Fragmento citado
★ ★ ★ ★ ★

ETA ha enviado un paquete bomba a la casa de mi amigo Unai. Le llamo al enterarme y me dice: “menos mal que mi hermano no ha creído que era comida, porque lo habría abierto seguro”. Bromeamos sobre jamones-bomba. El paquete de titadine explotó en el jardín de su padre bajo supervisión policial.
Es navidad y un familiar explica cómo le inquietan los clientes del nuevo hotel que le han abierto delante de casa. “Siempre hay alguien a la puerta esperando a alguien.” Sale a la calle temiendo ser el esperado. Está nervioso. “Con Franco, publicabas algo y lo mismo ibas a la cárcel; ahora tengo miedo de que me peguen un tiro”. Había precedentes.
Un día de septiembre estamos en el Café Iruña, sentados al lado de un hombre gordo de pelo largo y una mujer flaca de pelo corto. Se acerca tranquilamente Arnaldo Otegi, que viene de declarar en el juzgado. “Un cortao, ponme”. Señorín. Coloca la mano en el hombro del gordo: “ya he visto la última de Bruce Willis”.
Gordo era también mi compañero de colegio Arkaitz Otazua. Teníamos dos batasunos en todo el centro, que se movían tranquilamente entre sobrinos de secuestrados e hijos de amenazados. A Jon yo le llamaba tocayo, porque en realidad se llamaba Juan. Arkaitz era su Hardy. Lo recuerdo en la Gran Vía: me giro al paso de una manifestación y ahí está, con el puño en alto. Me reconoce y hace un mohín de determinación. No sé qué lema corea. No nos saludamos.

★ ★ ★ ★ ★

Tareas por realizar
(a) Copia todas las frases que aparecen entre comillas en el fragmento citado, en el orden en que aparecen.
(b) Prosigue el fragmento citado a partir de su última frase, con el mismo tono y estilo.
Los datos proceden de una fuente distinta a la del fragmento citado.

Datos proporcionados
★ ★ ★ ★ ★

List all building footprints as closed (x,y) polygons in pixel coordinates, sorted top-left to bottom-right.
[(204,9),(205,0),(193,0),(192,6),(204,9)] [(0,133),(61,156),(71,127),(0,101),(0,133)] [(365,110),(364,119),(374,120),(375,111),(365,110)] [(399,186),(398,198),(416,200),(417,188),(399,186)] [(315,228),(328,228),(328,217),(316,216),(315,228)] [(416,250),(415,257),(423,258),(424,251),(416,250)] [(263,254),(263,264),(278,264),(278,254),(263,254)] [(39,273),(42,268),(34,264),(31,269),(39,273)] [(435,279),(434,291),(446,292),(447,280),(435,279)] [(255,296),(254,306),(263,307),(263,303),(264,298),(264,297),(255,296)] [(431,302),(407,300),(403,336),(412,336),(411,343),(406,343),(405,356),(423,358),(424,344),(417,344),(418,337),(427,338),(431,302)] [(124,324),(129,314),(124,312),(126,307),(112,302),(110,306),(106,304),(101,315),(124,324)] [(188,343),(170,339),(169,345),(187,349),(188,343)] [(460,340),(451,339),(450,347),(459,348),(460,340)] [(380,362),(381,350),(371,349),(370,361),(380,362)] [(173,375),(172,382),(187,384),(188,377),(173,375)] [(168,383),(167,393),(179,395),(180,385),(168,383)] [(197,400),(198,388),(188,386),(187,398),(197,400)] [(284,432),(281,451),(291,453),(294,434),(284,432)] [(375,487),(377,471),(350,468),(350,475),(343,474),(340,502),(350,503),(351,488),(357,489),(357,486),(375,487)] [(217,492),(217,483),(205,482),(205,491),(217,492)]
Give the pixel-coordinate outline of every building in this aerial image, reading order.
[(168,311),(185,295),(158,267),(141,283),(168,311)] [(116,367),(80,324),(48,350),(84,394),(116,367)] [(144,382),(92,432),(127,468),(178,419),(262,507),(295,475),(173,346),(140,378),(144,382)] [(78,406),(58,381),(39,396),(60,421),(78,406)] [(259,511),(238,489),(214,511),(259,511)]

★ ★ ★ ★ ★

Resultados por tarea
(a)
1. “menos mal que mi hermano no ha creído que era comida, porque lo habría abierto seguro”
2. “Siempre hay alguien a la puerta esperando a alguien.”
3. “Con Franco, publicabas algo y lo mismo ibas a la cárcel; ahora tengo miedo de que me peguen un tiro”
4. “Un cortao, ponme”
5. “ya he visto la última de Bruce Willis”

(b)
Arkaitz se cansó de gritar. Con 24 años se echa al monte junto a un compinche llamado Asier. Cruzan un coche cerca del Balcón de la Rioja y dan parte de accidente. Arkaitz y Asier reciben a los agentes con fuego de pistola y de escopeta. No los matan porque se olían la emboscada y llevan chalecos antibala. Los etarras escapan de la balacera. Creo que la delgadez de Asier le concede dos ventajas: es más ágil y ofrece menos blanco. A Arkaitz lo encontrarán al día siguiente en el monte, hecho un ovillo sobre el orificio por el que se desangró. Luego tuvo una placa de homenaje que ya han retirado.
Pienso en el aprendiz de terrorista –el frío nocturno del monte alavés, la sangre tibia por los muslos- cuando veo a los tres fantoches de la txapela y la sábana levantando el puño como él entonces en la Gran Vía.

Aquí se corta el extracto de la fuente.